TOKYO - Japan's Seven & i Holdings , operator of the 7-Eleven convenience store chain, said quarterly operating profit fell by a quarter, missing analysts' estimates, as inflation hit consumer spending in Japan and North America.

The poor showing adds to pressure on the sprawling retailer to demonstrate it can improve corporate value as it fends off a proposed $47 billion buyout offer from Canada's Alimentation Couche-Tard (ACT).

Profit tumbled to 128 billion yen ($810 million) in the three months to end-November, short of an average estimate of 138 billion yen from seven analysts polled by LSEG.

After ACT's bid, the group's founding family started talks to take the company private for an estimated $58 billion, which would be the largest management buyout in Japanese history.
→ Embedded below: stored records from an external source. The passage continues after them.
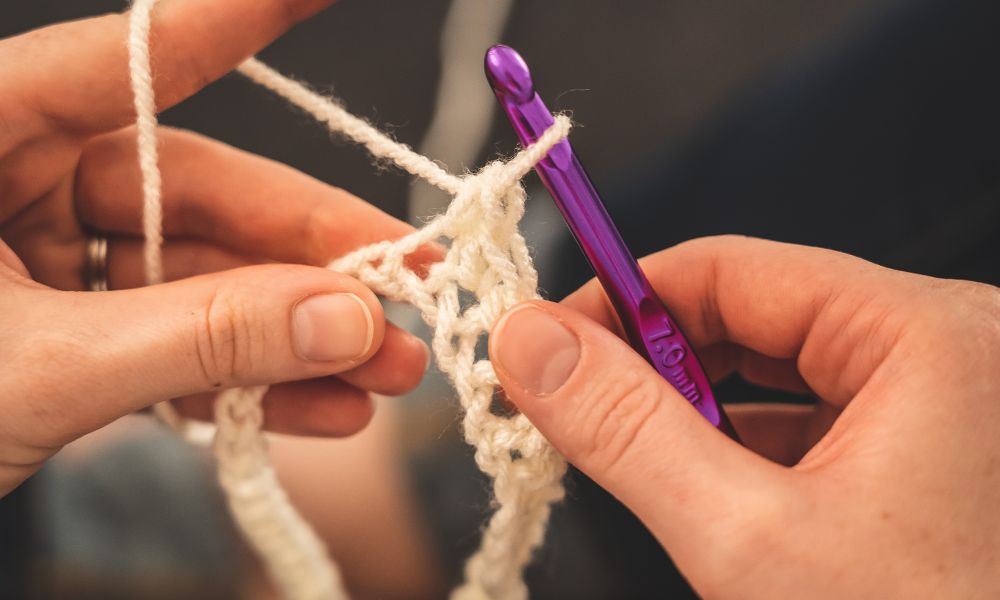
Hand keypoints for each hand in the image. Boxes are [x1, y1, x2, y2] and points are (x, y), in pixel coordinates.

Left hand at [0, 0, 432, 494]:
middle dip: (315, 257)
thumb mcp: (37, 369)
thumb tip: (344, 318)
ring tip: (388, 373)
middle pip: (202, 196)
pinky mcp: (69, 336)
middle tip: (412, 289)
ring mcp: (47, 264)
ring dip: (298, 336)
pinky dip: (244, 382)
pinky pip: (175, 344)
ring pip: (203, 282)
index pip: (131, 60)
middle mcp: (17, 184)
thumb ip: (196, 337)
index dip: (237, 20)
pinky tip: (318, 410)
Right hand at [490, 235, 999, 597]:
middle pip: (749, 316)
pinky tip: (703, 489)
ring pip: (772, 371)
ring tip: (638, 460)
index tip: (547, 345)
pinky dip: (738, 448)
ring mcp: (936, 407)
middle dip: (653, 364)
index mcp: (927, 335)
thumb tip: (531, 342)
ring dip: (691, 410)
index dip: (621, 302)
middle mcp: (942, 352)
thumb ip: (628, 429)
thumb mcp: (749, 539)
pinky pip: (805, 421)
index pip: (730, 269)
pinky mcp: (918, 456)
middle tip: (575, 408)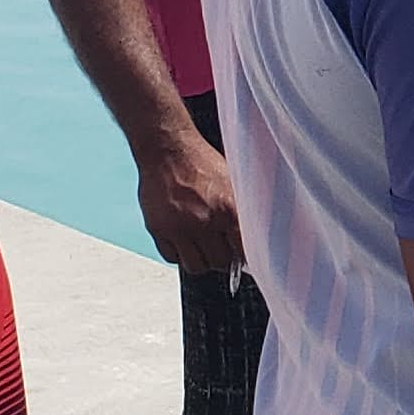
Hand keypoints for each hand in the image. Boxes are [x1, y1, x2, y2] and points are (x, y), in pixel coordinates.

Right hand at [135, 127, 248, 276]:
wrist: (167, 148)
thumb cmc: (201, 163)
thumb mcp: (233, 182)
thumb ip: (243, 212)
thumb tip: (256, 240)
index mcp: (228, 209)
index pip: (244, 251)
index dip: (245, 256)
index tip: (244, 256)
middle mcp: (203, 220)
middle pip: (220, 263)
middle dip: (223, 256)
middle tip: (221, 244)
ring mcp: (178, 227)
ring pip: (196, 266)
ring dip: (201, 259)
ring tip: (203, 244)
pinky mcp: (158, 229)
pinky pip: (172, 258)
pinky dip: (179, 254)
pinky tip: (184, 239)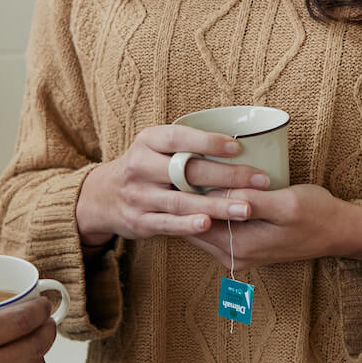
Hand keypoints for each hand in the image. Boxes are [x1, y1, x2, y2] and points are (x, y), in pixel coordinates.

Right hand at [74, 124, 268, 246]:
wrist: (101, 197)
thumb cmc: (144, 167)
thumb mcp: (154, 147)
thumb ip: (185, 146)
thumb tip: (240, 144)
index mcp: (147, 141)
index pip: (179, 137)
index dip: (208, 141)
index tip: (238, 146)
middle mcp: (140, 166)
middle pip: (187, 170)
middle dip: (227, 175)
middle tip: (260, 180)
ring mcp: (138, 195)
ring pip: (182, 200)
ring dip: (217, 204)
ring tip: (246, 208)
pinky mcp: (139, 221)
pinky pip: (167, 223)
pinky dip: (188, 225)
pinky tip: (210, 224)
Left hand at [186, 184, 361, 270]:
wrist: (340, 232)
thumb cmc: (317, 214)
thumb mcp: (287, 203)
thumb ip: (250, 201)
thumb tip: (215, 191)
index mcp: (240, 246)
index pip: (195, 222)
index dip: (182, 196)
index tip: (173, 169)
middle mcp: (234, 256)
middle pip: (194, 226)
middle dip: (182, 200)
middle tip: (172, 168)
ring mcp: (239, 253)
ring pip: (202, 227)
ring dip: (194, 204)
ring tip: (183, 174)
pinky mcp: (245, 246)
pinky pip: (216, 228)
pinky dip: (208, 209)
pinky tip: (205, 188)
This would allow the group to continue under current management and relieve pressure to offload unprofitable assets. Some analysts have also said it may be a gambit to induce a higher bid from ACT.

The firm has also hastened plans to focus on its convenience store business by selling a range of non-core assets, among them several supermarket chains and specialist retailers.

In October, Seven & i announced it would create a separate business unit - York Holdings - to house 31 subsidiaries, for which it would solicit external investment before an eventual public offering.

Last month, it concluded the first round of bidding for the assets, with private equity giants Bain Capital and KKR each offering over $5 billion, sources said.

Seven & i retained its profit forecast of 403 billion yen in the year to the end of February. Last October, it lowered its forecast from 545 billion yen as inflation looked set to continue to hit customer spending.